Chapitre 2 : Le courrier adressé au maire de Lyon

Les relatives lacunes des définitions proposées par les approches en termes de citoyenneté pour envisager les relations construites par les individus avec l’espace politique, et notamment leur aspect monolithique et spéculatif, inclinent à ouvrir d’autres espaces d’analyse. Les approches de la participation politique engagent un regard radicalement différent sur les rapports que les individus peuvent entretenir avec le monde politique dans leurs pratiques de participation. Ce sont ces approches que l’on souhaite explorer dorénavant en relevant ce qu’elles peuvent nous apprendre des rapports engagés par les épistoliers dans leurs lettres au maire de Lyon.

La pratique de l’écriture à des institutions publiques ou politiques est assez mal connue. Peu d’analyses font état du nombre de courriers que les différentes administrations ou instances politiques ont à traiter. Peu de données comparatives sont disponibles quant à la fréquence de cette pratique dans d’autres pays, dans d’autres villes. Face à cette pénurie relative, le premier impératif consiste en un travail de recension, et notamment en ce qui concerne les courriers adressés à la municipalité lyonnaise : combien de lettres parviennent à la municipalité ? Quels sont les objets saisis par les citoyens dans ces courriers ? Est-il possible de définir les profils des épistoliers ?

Ce travail de recension est ingrat. Les données échappent en effet la plupart du temps à l’investigation : données lacunaires, données tenues pour sensibles par les agents de la municipalité, données diffractées entre l’ensemble des acteurs intervenant peu ou prou sur les courriers, données contradictoires parfois, données souvent impossibles à obtenir, elles rendent le travail de synthèse particulièrement épineux. Ce travail de recension ouvre sur un certain nombre de questions qui ne trouveront de réponse que dans un second temps.

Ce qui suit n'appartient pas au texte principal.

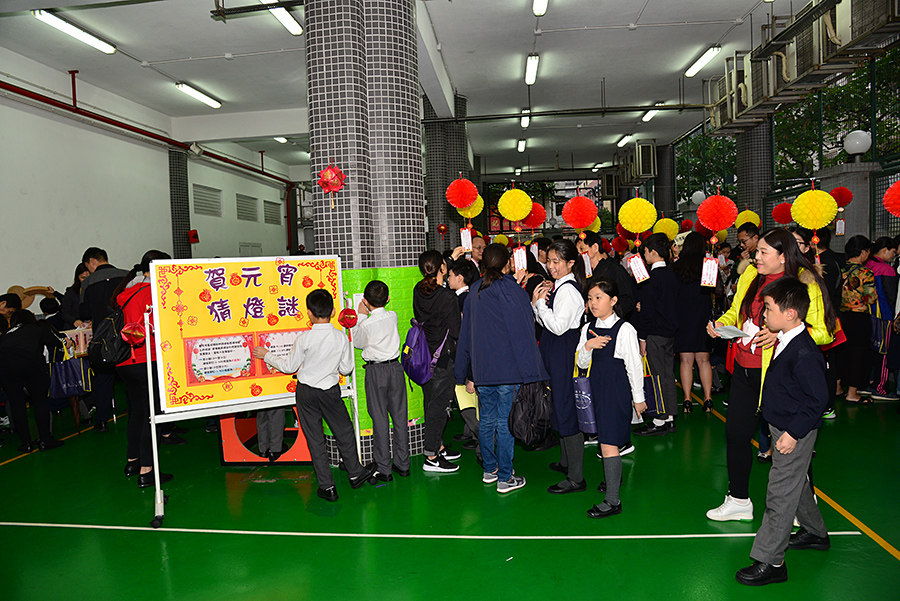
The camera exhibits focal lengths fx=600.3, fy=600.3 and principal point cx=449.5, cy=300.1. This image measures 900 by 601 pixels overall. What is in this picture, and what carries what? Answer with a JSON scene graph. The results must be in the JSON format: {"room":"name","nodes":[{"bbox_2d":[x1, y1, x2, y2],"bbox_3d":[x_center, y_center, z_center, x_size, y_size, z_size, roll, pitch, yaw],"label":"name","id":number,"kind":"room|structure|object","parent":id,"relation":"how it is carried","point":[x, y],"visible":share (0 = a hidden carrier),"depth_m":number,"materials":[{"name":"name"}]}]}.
{"room":"event hall","nodes":[
{"label":"event hall","id":0,"kind":"room"},
{"bbox_2d":[7,284,53,308],"bbox_3d":[-4.813,0.001,6.854,0.423,0.338,0.355,-1,4,7],"label":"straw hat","id":1,"kind":"object","parent":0,"point":[16,288],"visible":0.62,"depth_m":6.81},
{"bbox_2d":[0,49,296,304],"bbox_3d":[-5.240,-0.992,8.907,0.245,4.287,13.782,-1,4,7],"label":"left wall","id":2,"kind":"structure","parent":0,"point":[13,281],"depth_m":8.75,"materials":[{"name":"white paint"}]},
{"bbox_2d":[0,80,300,187],"bbox_3d":[-4.938,-2.871,9.670,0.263,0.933,9.692,-1,4,7],"label":"red pipe","id":3,"kind":"object","parent":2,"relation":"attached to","point":[39,98],"visible":0.89,"depth_m":9.48,"materials":[{"name":"red metal"}]},
{"bbox_2d":[192,183,221,216],"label":"vent","id":4,"kind":"object","parent":2,"relation":"in","point":[201,209],"visible":0.95,"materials":[{"name":"grey metal"}]},
{"bbox_2d":[235,193,257,221],"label":"vent","id":5,"kind":"object","parent":2,"relation":"in","point":[245,216],"visible":0.98,"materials":[{"name":"grey metal"}]},
{"bbox_2d":[263,200,280,224],"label":"vent","id":6,"kind":"object","parent":2,"relation":"in","point":[275,204],"visible":0.96,"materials":[{"name":"grey metal"}]},
{"bbox_2d":[168,147,191,258],"bbox_3d":[-5.164,-1.246,11.458,0.414,3.736,0.466,-1,4,7],"label":"tiled column","id":7,"kind":"structure","parent":0,"point":[185,200],"depth_m":11.27,"materials":[{"name":"tile"}]},
{"bbox_2d":[188,229,199,243],"bbox_3d":[-4.699,-1.171,11.005,0.173,0.256,0.177,-1,4,7],"label":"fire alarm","id":8,"kind":"object","parent":7,"relation":"attached to","point":[194,235],"visible":0.98,"depth_m":10.95,"materials":[{"name":"red"}]},
{"bbox_2d":[304,0,428,470],"bbox_3d":[-0.665,-0.966,4.699,0.867,4.504,0.949,-1,4,7],"label":"tiled column","id":9,"kind":"structure","parent":0,"point":[398,102],"depth_m":4.34,"materials":[{"name":"grey tile"}]},
{"bbox_2d":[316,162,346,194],"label":"red lantern","id":10,"kind":"object","parent":9,"relation":"attached to","point":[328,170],"visible":0.99,"depth_m":4.14,"materials":[{"name":"red paper"}]},
{"bbox_2d":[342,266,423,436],"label":"green paper","id":11,"kind":"object","parent":9,"relation":"attached to","point":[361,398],"visible":0.27,"depth_m":4.43,"materials":[{"name":"green paper"}]},
{"bbox_2d":[0,0,823,181],"bbox_3d":[-0.137,-3.558,9.232,11.163,0.146,16.609,-1,4,7],"label":"ceiling","id":12,"kind":"structure","parent":0,"point":[143,53],"depth_m":8.53,"materials":[{"name":"white paint"}]},
{"bbox_2d":[31,9,115,54],"bbox_3d":[-4.359,-3.121,6.910,0.181,0.120,1.392,-1,4,7],"label":"ceiling light","id":13,"kind":"object","parent":12,"relation":"attached to","point":[111,49],"visible":0.97,"depth_m":6.88,"materials":[{"name":"white plastic"}]},
{"bbox_2d":[174,81,222,109],"bbox_3d":[-4.094,-3.371,9.877,0.172,0.126,1.342,-1,4,7],"label":"ceiling light","id":14,"kind":"object","parent":12,"relation":"attached to","point":[213,104],"visible":0.97,"depth_m":9.69,"materials":[{"name":"white plastic"}]},
{"bbox_2d":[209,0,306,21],"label":"pipe","id":15,"kind":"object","parent":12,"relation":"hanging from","point":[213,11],"visible":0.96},
{"bbox_2d":[260,1,301,34],"bbox_3d":[-1.896,-3.202,6.619,0.183,0.134,1.496,-1,4,7],"label":"ceiling light","id":16,"kind":"object","parent":12,"relation":"attached to","point":[296,28],"visible":0.88,"depth_m":6.73,"materials":[{"name":"white plastic"}]},
{"bbox_2d":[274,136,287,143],"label":"ceiling light","id":17,"kind":"object","parent":12,"relation":"attached to","point":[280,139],"visible":0.68,"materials":[{"name":"white plastic"}]},
{"bbox_2d":[446,175,478,211],"bbox_3d":[0.107,-0.987,5.606,0.260,0.376,0.257,-1,4,7],"label":"paper ball","id":18,"kind":"object","parent":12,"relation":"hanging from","point":[458,204],"visible":0.98,"depth_m":5.55,"materials":[{"name":"red paper"}]},
{"bbox_2d":[459,227,472,250],"bbox_3d":[0.140,-0.528,5.207,0.097,0.209,0.027,-1,4,7],"label":"paper tag","id":19,"kind":"object","parent":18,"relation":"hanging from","point":[464,232],"visible":0.96,"depth_m":5.20,"materials":[{"name":"white paper"}]},
{"bbox_2d":[463,194,484,219],"bbox_3d":[0.226,-0.965,6.280,0.241,0.326,0.241,-1,4,7],"label":"paper lantern","id":20,"kind":"object","parent":12,"relation":"hanging from","point":[478,207],"visible":0.66,"depth_m":6.23,"materials":[{"name":"yellow paper"}]},
{"bbox_2d":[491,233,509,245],"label":"yellow paper lantern","id":21,"kind":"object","parent":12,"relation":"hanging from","point":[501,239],"visible":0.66,"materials":[{"name":"yellow paper"}]},
{"bbox_2d":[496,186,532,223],"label":"paper lantern","id":22,"kind":"object","parent":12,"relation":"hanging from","point":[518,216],"visible":0.98,"depth_m":5.07,"materials":[{"name":"yellow paper"}]},
{"bbox_2d":[512,246,526,272],"bbox_3d":[0.481,-0.281,4.148,0.103,0.186,0.040,-1,4,7],"label":"paper tag","id":23,"kind":"object","parent":22,"relation":"hanging from","point":[516,260],"visible":0.96,"depth_m":4.14,"materials":[{"name":"paper"}]},
{"bbox_2d":[517,138,526,151],"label":"ceiling light","id":24,"kind":"object","parent":12,"relation":"attached to","point":[522,144],"visible":0.97,"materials":[{"name":"white"}]},
{"bbox_2d":[520,107,530,127],"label":"ceiling light","id":25,"kind":"object","parent":12,"relation":"attached to","point":[525,123],"visible":0.92,"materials":[{"name":"white plastic"}]},
{"bbox_2d":[524,53,538,84],"bbox_3d":[1.242,-3.579,9.164,0.169,0.150,1.799,-1,4,7],"label":"ceiling light","id":26,"kind":"object","parent":12,"relation":"attached to","point":[531,70],"visible":0.97,"depth_m":9.11,"materials":[{"name":"white plastic"}]},
{"bbox_2d":[522,202,546,229],"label":"paper lantern","id":27,"kind":"object","parent":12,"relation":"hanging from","point":[536,219],"visible":0.77,"depth_m":6.50,"materials":[{"name":"red paper"}]},
{"bbox_2d":[532,0,547,15],"bbox_3d":[0.949,-3.286,6.238,0.160,0.154,1.667,-1,4,7],"label":"ceiling light","id":28,"kind":"object","parent":12,"relation":"attached to","point":[539,6],"visible":0.97,"depth_m":6.69,"materials":[{"name":"white plastic"}]},
{"bbox_2d":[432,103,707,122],"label":"pipe","id":29,"kind":"object","parent":12,"relation":"hanging from","point":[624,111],"visible":0.91,"depth_m":10.25,"materials":[{"name":"black metal"}]},
{"bbox_2d":[561,195,598,232],"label":"paper lantern","id":30,"kind":"object","parent":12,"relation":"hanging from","point":[578,225],"visible":0.97,"depth_m":5.22,"materials":[{"name":"red paper"}]},
{"bbox_2d":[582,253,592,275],"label":"paper tag","id":31,"kind":"object","parent":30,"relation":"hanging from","point":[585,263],"visible":0.91,"depth_m":4.68,"materials":[{"name":"white paper"}]},
{"bbox_2d":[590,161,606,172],"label":"ceiling light","id":32,"kind":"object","parent":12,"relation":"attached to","point":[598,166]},
{"bbox_2d":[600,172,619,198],"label":"air conditioner","id":33,"kind":"object","parent":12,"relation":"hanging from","point":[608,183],"visible":0.94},
{"bbox_2d":[616,134,632,147],"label":"ceiling light","id":34,"kind":"object","parent":12,"relation":"attached to","point":[622,141],"visible":0.95,"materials":[{"name":"white plastic"}]},
{"bbox_2d":[618,196,657,235],"bbox_3d":[1.690,-0.746,5.410,0.304,0.397,0.295,-1,4,7],"label":"paper ball","id":35,"kind":"object","parent":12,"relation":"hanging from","point":[643,228],"visible":0.98,"depth_m":5.34,"materials":[{"name":"yellow paper"}]},
{"bbox_2d":[627,253,649,281],"bbox_3d":[1.480,-0.253,4.715,0.159,0.231,0.063,-1,4,7],"label":"paper tag","id":36,"kind":"object","parent":35,"relation":"hanging from","point":[641,268],"visible":0.96,"depth_m":4.71,"materials":[{"name":"paper"}]},
{"bbox_2d":[633,140,657,179],"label":"air conditioner","id":37,"kind":"object","parent":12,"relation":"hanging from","point":[640,169],"visible":0.97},
{"bbox_2d":[642,101,665,122],"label":"ceiling light","id":38,"kind":"object","parent":12,"relation":"attached to","point":[647,118],"visible":0.73,"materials":[{"name":"white plastic"}]},
{"bbox_2d":[653,217,679,240],"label":"paper lantern","id":39,"kind":"object","parent":12,"relation":"hanging from","point":[671,232],"visible":0.77,"depth_m":7.07,"materials":[{"name":"yellow paper"}]},
{"bbox_2d":[684,45,722,77],"bbox_3d":[3.914,-3.703,9.341,0.178,0.136,1.317,-1,4,7],"label":"ceiling light","id":40,"kind":"object","parent":12,"relation":"attached to","point":[694,69],"visible":0.97,"depth_m":9.11,"materials":[{"name":"white plastic"}]},
{"bbox_2d":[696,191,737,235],"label":"paper ball","id":41,"kind":"object","parent":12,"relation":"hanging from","point":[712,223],"visible":0.98,"depth_m":5.03,"materials":[{"name":"red paper"}]},
{"bbox_2d":[700,254,718,286],"bbox_3d":[1.725,-0.191,3.986,0.114,0.212,0.051,-1,4,7],"label":"paper tag","id":42,"kind":"object","parent":41,"relation":"hanging from","point":[712,268],"visible":0.97,"depth_m":3.98,"materials":[{"name":"paper"}]},
{"bbox_2d":[735,209,760,228],"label":"paper lantern","id":43,"kind":"object","parent":12,"relation":"hanging from","point":[752,216],"visible":0.72,"depth_m":6.80,"materials":[{"name":"yellow paper"}]},
{"bbox_2d":[706,0,899,134],"bbox_3d":[4.241,-3.023,7.161,1.152,1.033,3.736,-1,4,7],"label":"air conditioner","id":44,"kind":"object","parent":12,"relation":"hanging from","point":[788,69],"visible":0.89,"depth_m":6.91,"materials":[{"name":"metal"}]},
{"bbox_2d":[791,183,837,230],"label":"paper lantern","id":45,"kind":"object","parent":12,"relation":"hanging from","point":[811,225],"visible":0.98,"depth_m":4.42,"materials":[{"name":"yellow paper"}]},
{"bbox_2d":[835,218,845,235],"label":"paper tag","id":46,"kind":"object","parent":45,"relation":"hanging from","point":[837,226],"visible":0.97,"depth_m":6.42,"materials":[{"name":"white paper"}]},
{"bbox_2d":[882,179,899,216],"bbox_3d":[3.188,-0.697,4.169,0.290,0.377,0.290,-1,4,7],"label":"paper lantern","id":47,"kind":"object","parent":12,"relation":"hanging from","point":[899,183],"visible":0.99,"depth_m":4.18,"materials":[{"name":"red paper"}]},
{"bbox_2d":[0,384,898,600],"bbox_3d":[-0.076,1.162,5.808,9.590,0.120,13.088,-1,4,7],"label":"floor","id":48,"kind":"structure","parent":0,"point":[659,544],"depth_m":3.40,"materials":[{"name":"green paint"}]},
{"bbox_2d":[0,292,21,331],"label":"person","id":49,"kind":"object","parent":48,"relation":"on","point":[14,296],"visible":0.4,"depth_m":5.96},
{"bbox_2d":[0,306,65,452],"bbox_3d":[-3.612,0.676,5.101,0.523,1.157,0.507,-1,4,7],"label":"person","id":50,"kind":"object","parent":48,"relation":"on","point":[30,353],"visible":0.99,"depth_m":5.02},
{"bbox_2d":[48,352,92,397],"bbox_3d":[-3.400,0.666,5.368,0.323,0.402,0.159,-1,4,7],"label":"blue tote bag","id":51,"kind":"object","parent":50,"relation":"in","point":[71,382],"visible":0.86,"depth_m":5.33,"materials":[{"name":"blue fabric"}]},
{"bbox_2d":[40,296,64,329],"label":"child","id":52,"kind":"object","parent":48,"relation":"on","point":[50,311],"visible":0.32,"depth_m":6.70},
{"bbox_2d":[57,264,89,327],"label":"person","id":53,"kind":"object","parent":48,"relation":"on","point":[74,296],"visible":0.35,"depth_m":6.47},
{"bbox_2d":[78,248,128,429],"bbox_3d":[-3.155,0.348,5.552,0.534,1.686,0.527,-1,4,7],"label":"man","id":54,"kind":"object","parent":48,"relation":"on","point":[94,260],"visible":0.48,"depth_m":5.41},
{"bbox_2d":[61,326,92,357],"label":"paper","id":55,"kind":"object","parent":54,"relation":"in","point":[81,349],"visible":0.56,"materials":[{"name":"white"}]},
{"bbox_2d":[112,252,174,485],"bbox_3d":[-2.161,0.467,4.275,0.495,1.575,0.530,-1,4,7],"label":"woman","id":56,"kind":"object","parent":48,"relation":"on","point":[131,288],"visible":0.5,"depth_m":4.16},
{"bbox_2d":[88,286,132,365],"bbox_3d":[-2.351,0.212,4.148,0.345,0.448,0.342,-1,4,7],"label":"black backpack","id":57,"kind":"object","parent":56,"relation":"attached to","point":[99,351],"visible":0.72,"depth_m":4.05,"materials":[{"name":"black fabric"}]},
{"bbox_2d":[141,258,362,528],"bbox_3d":[-1.244,0.490,3.903,1.256,1.548,0.655,-4,4,-26],"label":"display board","id":58,"kind":"object","parent":48,"relation":"on","point":[157,480],"visible":0.68,"depth_m":3.73,"materials":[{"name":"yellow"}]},
{"bbox_2d":[121,320,146,345],"bbox_3d":[-1.991,0.205,3.798,0.165,0.168,0.162,-1,4,7],"label":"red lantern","id":59,"kind":"object","parent":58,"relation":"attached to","point":[138,333],"visible":0.9,"depth_m":3.76,"materials":[{"name":"red paper"}]},
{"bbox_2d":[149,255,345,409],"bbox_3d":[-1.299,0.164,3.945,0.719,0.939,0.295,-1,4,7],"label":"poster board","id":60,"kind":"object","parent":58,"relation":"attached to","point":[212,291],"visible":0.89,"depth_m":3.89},
{"bbox_2d":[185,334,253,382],"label":"paper notice","id":61,"kind":"object","parent":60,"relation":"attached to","point":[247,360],"visible":0.97,"depth_m":3.86,"materials":[{"name":"paper"}]},
{"bbox_2d":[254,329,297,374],"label":"poster","id":62,"kind":"object","parent":60,"relation":"attached to","point":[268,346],"visible":0.55,"depth_m":4.10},
{"bbox_2d":[338,307,357,328],"bbox_3d":[-0.713,0.121,4.222,0.135,0.153,0.132,-1,4,7],"label":"red lantern","id":63,"kind":"object","parent":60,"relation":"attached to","point":[346,319],"visible":0.99,"depth_m":4.19,"materials":[{"name":"red paper"}]},
{"bbox_2d":[218,407,311,464],"bbox_3d":[-1.358,0.915,4.709,0.789,0.625,0.664,-1,4,7],"label":"red box","id":64,"kind":"object","parent":48,"relation":"on","point":[226,444],"visible":0.43,"depth_m":4.48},
{"bbox_2d":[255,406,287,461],"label":"person","id":65,"kind":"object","parent":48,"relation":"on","point":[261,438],"visible":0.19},
{"bbox_2d":[256,289,371,499],"bbox_3d":[-0.879,0.578,3.889,0.529,1.288,0.432,0,4,31],"label":"boy","id":66,"kind":"object","parent":48,"relation":"on","point":[317,382],"visible":0.99,"depth_m":3.78},
{"bbox_2d":[352,277,409,482],"bbox_3d":[-0.475,0.541,4.116,0.365,1.317,0.388,-5,5,-36],"label":"boy","id":67,"kind":"object","parent":48,"relation":"on","point":[391,328],"visible":0.99,"depth_m":4.00},
{"bbox_2d":[413,252,461,472],"bbox_3d":[-0.074,0.446,4.316,0.391,1.484,0.458,-1,4,7],"label":"girl","id":68,"kind":"object","parent":48,"relation":"on","point":[428,284],"visible":0.84,"depth_m":4.20},
{"bbox_2d":[402,318,439,383],"bbox_3d":[-0.215,0.360,4.267,0.257,0.435,0.355,-1,4,7],"label":"purple backpack","id":69,"kind":"object","parent":68,"relation":"attached to","point":[409,340],"visible":0.8,"depth_m":4.17,"materials":[{"name":"fabric"}]},
{"bbox_2d":[423,94,469,249],"bbox_3d":[-0.106,-1.592,10.425,0.855,4.109,0.917,-1,4,7],"label":"tiled column","id":70,"kind":"structure","parent":48,"relation":"on","point":[444,219],"depth_m":10.11,"materials":[{"name":"grey tile"}]},
{"bbox_2d":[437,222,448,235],"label":"red lantern","id":71,"kind":"object","parent":70,"relation":"attached to","point":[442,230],"visible":0.98,"depth_m":8.74,"materials":[{"name":"red"}]},
{"bbox_2d":[447,257,480,452],"bbox_3d":[0.180,0.447,4.585,0.413,1.407,0.424,-1,4,7],"label":"child","id":72,"kind":"object","parent":48,"relation":"on","point":[462,272],"visible":0.39,"depth_m":4.51},
{"bbox_2d":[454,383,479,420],"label":"yellow paper","id":73,"kind":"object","parent":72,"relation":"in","point":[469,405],"visible":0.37,"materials":[{"name":"yellow paper"}]},
{"bbox_2d":[453,244,545,493],"bbox_3d":[0.334,0.437,3.865,0.505,1.515,0.526,-1,4,7],"label":"woman","id":74,"kind":"object","parent":48,"relation":"on","point":[502,296],"visible":0.97,"depth_m":3.75},
{"bbox_2d":[509,378,553,444],"bbox_3d":[0.501,0.654,3.687,0.287,0.402,0.263,-1,4,7],"label":"black bag","id":75,"kind":"object","parent":74,"relation":"in","point":[532,395],"visible":0.93,"depth_m":3.64,"materials":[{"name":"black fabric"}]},
{"bbox_2d":[531,240,589,494],"bbox_3d":[0.744,0.432,3.929,0.438,1.499,0.524,-1,4,7],"label":"girl","id":76,"kind":"object","parent":48,"relation":"on","point":[564,296],"visible":0.78,"depth_m":3.79},
{"bbox_2d":[579,232,634,319],"bbox_3d":[1.278,0.202,5.001,0.458,1.450,0.477,-1,4,7],"label":"man","id":77,"kind":"object","parent":48,"relation":"on","point":[619,272],"visible":0.5,"depth_m":4.86},
{"bbox_2d":[574,277,643,517],"bbox_3d":[0.924,0.570,3.505,0.381,1.258,0.392,-4,4,-33],"label":"girl","id":78,"kind":"object","parent":48,"relation":"on","point":[612,326],"visible":0.92,"depth_m":3.41},
{"bbox_2d":[573,358,596,433],"bbox_3d":[0.808,0.590,3.583,0.154,0.390,0.217,-1,4,7],"label":"tote bag","id":79,"kind":"object","parent":78,"relation":"in","point":[589,419],"visible":0.69,"depth_m":3.52,"materials":[{"name":"blue fabric"}]},
{"bbox_2d":[633,233,680,436],"bbox_3d":[1.706,0.303,4.981,0.424,1.579,0.454,-1,4,7],"label":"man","id":80,"kind":"object","parent":48,"relation":"on","point":[663,247],"visible":0.92,"depth_m":4.86},
{"bbox_2d":[642,357,664,414],"bbox_3d":[1.559,0.697,4.799,0.220,0.425,0.189,-1,4,7],"label":"tote bag","id":81,"kind":"object","parent":80,"relation":"in","point":[659,400],"visible":0.52,"depth_m":4.73,"materials":[{"name":"fabric"}]},
{"bbox_2d":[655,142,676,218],"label":"column","id":82,"kind":"structure","parent":48,"relation":"on","point":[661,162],"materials":[{"name":"grey tile"}]},
{"bbox_2d":[672,232,716,414],"bbox_3d":[2.238,0.245,5.519,0.405,1.533,0.510,-1,4,7],"label":"woman","id":83,"kind":"object","parent":48,"relation":"on","point":[696,275],"visible":0.88,"depth_m":5.39},
{"bbox_2d":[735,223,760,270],"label":"person","id":84,"kind":"object","parent":48,"relation":"on","point":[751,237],"visible":0.34,"depth_m":6.24},
{"bbox_2d":[735,122,771,226],"bbox_3d":[5.305,-1.935,10.420,0.611,4.494,0.652,-1,4,7],"label":"tiled column","id":85,"kind":"structure","parent":48,"relation":"on","point":[754,205],"depth_m":10.17,"materials":[{"name":"grey tile"}]},
{"bbox_2d":[704,229,840,521],"bbox_3d":[1.787,0.436,3.311,0.578,1.480,0.708,-1,4,7],"label":"woman","id":86,"kind":"object","parent":48,"relation":"on","point":[767,260],"visible":0.57,"depth_m":3.27},
{"bbox_2d":[713,324,750,338],"bbox_3d":[1.503,0.170,3.205,0.202,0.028,0.209,-3,4,-15],"label":"paper","id":87,"kind":"object","parent":86,"relation":"in","point":[730,330],"visible":0.9,"depth_m":3.18,"materials":[{"name":"white paper"}]},
{"bbox_2d":[736,276,831,584],"bbox_3d":[1.532,0.582,2.726,0.444,1.263,0.344,-4,4,-31],"label":"boy","id":88,"kind":"object","parent":48,"relation":"on","point":[789,447],"visible":0.99,"depth_m":2.64},
{"bbox_2d":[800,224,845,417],"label":"person","id":89,"kind":"object","parent":48,"relation":"on","point":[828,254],"visible":0.33,"depth_m":4.88},
{"bbox_2d":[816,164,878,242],"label":"pillar","id":90,"kind":"structure","parent":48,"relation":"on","point":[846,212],"depth_m":7.68,"materials":[{"name":"grey tile"}]},
{"bbox_2d":[843,129,872,160],"bbox_3d":[5.414,-2.041,7.974,0.344,0.418,0.339,-1,4,7],"label":"globe lamp","id":91,"kind":"object","parent":90,"relation":"on","point":[855,149],"visible":0.96,"depth_m":7.87,"materials":[{"name":"white glass"}]},
{"bbox_2d":[837,235,880,402],"bbox_3d":[3.911,0.193,5.768,0.425,1.526,0.454,-1,4,7],"label":"woman","id":92,"kind":"object","parent":48,"relation":"on","point":[853,251],"visible":0.81,"depth_m":5.67},
{"bbox_2d":[865,237,899,400],"bbox_3d":[4.155,0.191,5.728,0.432,1.507,0.439,-1,4,7],"label":"person","id":93,"kind":"object","parent":48,"relation":"on","point":[885,274],"visible":0.67,"depth_m":5.65},
{"bbox_2d":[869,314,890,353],"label":"tote bag","id":94,"kind":"object","parent":93,"relation":"in","point":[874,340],"visible":0.63,"depth_m":5.68,"materials":[{"name":"blue fabric"}]},
{"bbox_2d":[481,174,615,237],"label":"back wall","id":95,"kind":"structure","parent":0,"point":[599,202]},
{"bbox_2d":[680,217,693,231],"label":"red paper lantern","id":96,"kind":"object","parent":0,"point":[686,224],"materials":[{"name":"red paper"}]},
{"bbox_2d":[663,43,899,244],"bbox_3d":[5.578,-1.801,9.129,0.216,3.941,13.133,-1,4,7],"label":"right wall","id":97,"kind":"structure","parent":0,"point":[826,184],"depth_m":9.48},
{"bbox_2d":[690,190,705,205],"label":"globe lamp","id":98,"kind":"object","parent":97,"relation":"attached to","point":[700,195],"visible":0.8,"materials":[{"name":"white glass"}]},
{"bbox_2d":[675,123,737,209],"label":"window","id":99,"kind":"structure","parent":97,"relation":"in","point":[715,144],"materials":[{"name":"green"}]},
{"bbox_2d":[771,202,793,224],"bbox_3d":[3.807,-0.985,6.826,0.235,0.283,0.229,-5,5,-40],"label":"paper ball","id":100,"kind":"object","parent":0,"point":[784,218],"visible":0.81,"depth_m":6.77,"materials":[{"name":"red paper"}]},
{"bbox_2d":[772,47,899,180],"bbox_3d":[7.545,-3.320,10.710,1.953,3.712,5.726,-1,4,7],"label":"tree","id":101,"kind":"object","parent":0,"point":[840,142],"visible":0.45,"depth_m":10.95,"materials":[{"name":"green plant"}]},
{"bbox_2d":[830,186,852,207],"bbox_3d":[4.288,-1.131,6.605,0.203,0.248,0.207,1,5,42],"label":"paper lantern","id":102,"kind":"object","parent":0,"point":[844,200],"visible":0.87,"depth_m":6.54,"materials":[{"name":"red paper"}]}
]}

Les enseignements d’une telle recension sont cependant à la hauteur de ces difficultés. Ils permettent d’abord de constater que cette pratique épistolaire, qu’elle soit destinée au chef de l’Etat, aux députés ou encore aux maires de Lyon, est une constante parcourant tout le XXème siècle. D’autre part, cette activité est loin d’être marginale et ce, notamment en regard d’autres activités traditionnellement conçues comme politiques telles que la participation à des manifestations ou à des meetings politiques. Les courriers interpellant le maire, pour leur part, sont relativement nombreux, mobilisent un grand nombre d’agents et sont pris très au sérieux par la municipalité lyonnaise. Tout conduit ainsi à penser que cette activité épistolaire n’est pas mineure (§1 L’importance du mode d’interpellation épistolaire).

Cette recension révèle ensuite les objets qui focalisent l’indignation, les plaintes ou les demandes des citoyens. C’est la diversité des thèmes abordés, qui recouvre - et dépasse parfois - l’ensemble des facettes de l’activité municipale qui est alors marquante. Quant à caractériser la population qui se prête à ce type d’exercice, l’entreprise est particulièrement malaisée : deux groupes peuvent cependant être distingués au sein du public des scripteurs (l’un, représentant les trois quarts des personnes est composé d’individus maîtrisant les codes linguistiques et politico-administratifs quand l’autre en est plus démuni) (§2 Les scripteurs et leurs demandes).

Cette première approche, essentiellement descriptive, permet de situer globalement cette pratique et de pointer un mode d’interpellation singulier qui mérite l’attention du chercheur.